| What you are asked to do |
How would you render the sentence "We'd get into huge fights over how to fold socks." from the divorce account below in Spanish?

Names: Nichole, 23, and Randy, 23
Date of marriage: September 1998
Date of divorce: June 2000
Grounds for dissolution: the word fun no longer exists in petitioner Nichole's vocabulary; money issues; drug abuse.

Nichole's Affidavit
I saw Randy at a Korn concert four years ago. He had long hair, earrings. Really cute. I could tell he was also kind of cocky,
and at the time I thought that was masculine. We were both 18, and we dated for two years. But our families wouldn't approve
of us moving in together, since we're both Mormon.
I was at a point where I was like, "If this isn't going anywhere, we're going to break up." He freaked out, like, "I want to be with
you, da-da-did-da." I was like, "This is what I want, you know?" But then I was kind of like, "Maybe I don't know." But then I
just said yes anyway.
On the videotape of the wedding, everybody's laughing because I had this fur on the back of my dress, and it was shaking. I
was like, "Uhhyyuh!" But being married was kind of anticlimactic. We'd get into huge fights over how to fold socks. He also
cheated on me two weeks after we got engaged, but didn't tell me until after we were married. By then I thought I'd have to deal
with it, because I'd cheated on him a couple of times while we were dating, but I'd always told him about it right afterward.
We had a lot more sex after marriage, but it kind of went downhill. It seemed like it was over in 10 minutes, whatever. Before,
there was that foreplay kind of thing.
We hung out with his friends, together. But then it got to the point where he'd take off with them, and I'd sit at home.
Sometimes I'd go hang out with my sister, but he didn't really like that. He was kind of controlling. And if we went over to my
parents' house, he'd just sit there not talking, or he'd go in the basement and sleep. He hurt his finger tuning skis, and I don't
know if it was bad enough that he should've quit his job, but he did.
We took this road trip out East to help his cousin move. I decided to leave him after that, because we spent a week in the car and
didn't talk the entire time. I was like, "I don't want to see you ever again." And he was like, "You hate me, don't you?" And I'm
like, "You don't want to ask me that right now." Then he flipped out, freaked out, went a little weird. I told him it was a
difference in personality, that we were too young, all that stuff. He kept saying [raising her voice], "No! You can't divorce me!" I
paid for the divorce.

Randy's Testimony
I won tickets to a Korn concert from a radio station. During the show I noticed these two girls dancing. One was Nichole, and
she was just beautiful. I kept finding my way back there, thinking, "I can't let this girl get away." After the show, she came up
and asked for a cigarette. We talked, and Nichole asked me for my number. We had similar interests in books.

(Stored items)
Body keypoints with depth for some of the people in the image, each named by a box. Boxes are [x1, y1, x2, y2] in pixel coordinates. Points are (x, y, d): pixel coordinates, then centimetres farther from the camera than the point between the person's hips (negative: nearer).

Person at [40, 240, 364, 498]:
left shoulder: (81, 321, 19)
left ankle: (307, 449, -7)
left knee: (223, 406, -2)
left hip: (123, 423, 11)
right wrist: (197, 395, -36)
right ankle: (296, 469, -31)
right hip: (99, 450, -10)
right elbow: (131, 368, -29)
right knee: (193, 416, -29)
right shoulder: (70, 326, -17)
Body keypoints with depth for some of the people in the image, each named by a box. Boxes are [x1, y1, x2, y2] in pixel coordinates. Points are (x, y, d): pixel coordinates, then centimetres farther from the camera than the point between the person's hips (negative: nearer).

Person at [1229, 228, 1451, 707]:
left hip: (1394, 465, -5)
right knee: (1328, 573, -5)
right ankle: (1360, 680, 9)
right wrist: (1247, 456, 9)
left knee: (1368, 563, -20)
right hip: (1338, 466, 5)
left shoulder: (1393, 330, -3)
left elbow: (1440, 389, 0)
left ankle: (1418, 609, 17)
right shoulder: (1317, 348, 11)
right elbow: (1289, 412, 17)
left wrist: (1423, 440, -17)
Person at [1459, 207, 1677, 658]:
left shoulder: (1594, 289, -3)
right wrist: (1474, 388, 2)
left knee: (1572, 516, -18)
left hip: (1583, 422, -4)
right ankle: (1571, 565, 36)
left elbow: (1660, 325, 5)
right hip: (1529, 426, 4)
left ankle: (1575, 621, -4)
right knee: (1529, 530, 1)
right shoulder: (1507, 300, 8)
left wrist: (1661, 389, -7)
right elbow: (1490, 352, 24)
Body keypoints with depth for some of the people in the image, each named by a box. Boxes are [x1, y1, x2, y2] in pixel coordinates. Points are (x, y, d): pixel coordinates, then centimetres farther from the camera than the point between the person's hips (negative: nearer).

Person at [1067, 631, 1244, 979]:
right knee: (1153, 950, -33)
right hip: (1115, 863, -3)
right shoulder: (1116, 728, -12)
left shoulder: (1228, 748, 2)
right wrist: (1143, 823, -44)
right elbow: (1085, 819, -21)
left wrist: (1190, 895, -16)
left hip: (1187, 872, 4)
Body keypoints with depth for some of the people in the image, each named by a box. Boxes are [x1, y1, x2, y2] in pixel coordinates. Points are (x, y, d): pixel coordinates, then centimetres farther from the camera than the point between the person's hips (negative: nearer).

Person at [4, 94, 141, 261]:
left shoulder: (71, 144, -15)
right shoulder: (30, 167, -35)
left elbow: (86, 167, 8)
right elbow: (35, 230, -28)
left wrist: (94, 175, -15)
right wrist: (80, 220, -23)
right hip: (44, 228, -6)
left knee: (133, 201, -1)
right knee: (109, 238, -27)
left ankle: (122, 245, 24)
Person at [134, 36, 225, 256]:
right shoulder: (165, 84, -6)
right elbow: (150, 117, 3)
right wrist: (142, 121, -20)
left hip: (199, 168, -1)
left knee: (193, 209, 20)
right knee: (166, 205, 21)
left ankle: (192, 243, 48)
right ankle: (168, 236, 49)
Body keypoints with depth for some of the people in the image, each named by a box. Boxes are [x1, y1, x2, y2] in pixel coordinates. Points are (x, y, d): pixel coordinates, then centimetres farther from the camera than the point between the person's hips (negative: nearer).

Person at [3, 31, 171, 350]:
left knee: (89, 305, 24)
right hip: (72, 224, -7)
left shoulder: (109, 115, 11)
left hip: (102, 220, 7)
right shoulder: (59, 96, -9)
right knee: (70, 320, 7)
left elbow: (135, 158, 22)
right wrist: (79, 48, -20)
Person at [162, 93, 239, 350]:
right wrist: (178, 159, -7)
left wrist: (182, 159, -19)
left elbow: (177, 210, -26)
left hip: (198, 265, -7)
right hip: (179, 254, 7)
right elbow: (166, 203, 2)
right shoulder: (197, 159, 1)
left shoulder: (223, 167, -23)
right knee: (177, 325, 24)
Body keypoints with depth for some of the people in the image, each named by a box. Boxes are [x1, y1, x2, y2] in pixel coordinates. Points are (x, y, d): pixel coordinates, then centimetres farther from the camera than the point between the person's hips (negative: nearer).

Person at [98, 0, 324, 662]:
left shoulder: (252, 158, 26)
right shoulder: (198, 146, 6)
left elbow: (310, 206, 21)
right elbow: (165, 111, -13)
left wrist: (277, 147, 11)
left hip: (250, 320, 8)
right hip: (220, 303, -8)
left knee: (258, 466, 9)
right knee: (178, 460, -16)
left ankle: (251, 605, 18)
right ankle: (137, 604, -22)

| Answer box |
Nos peleábamos muchísimo por cómo doblar los calcetines.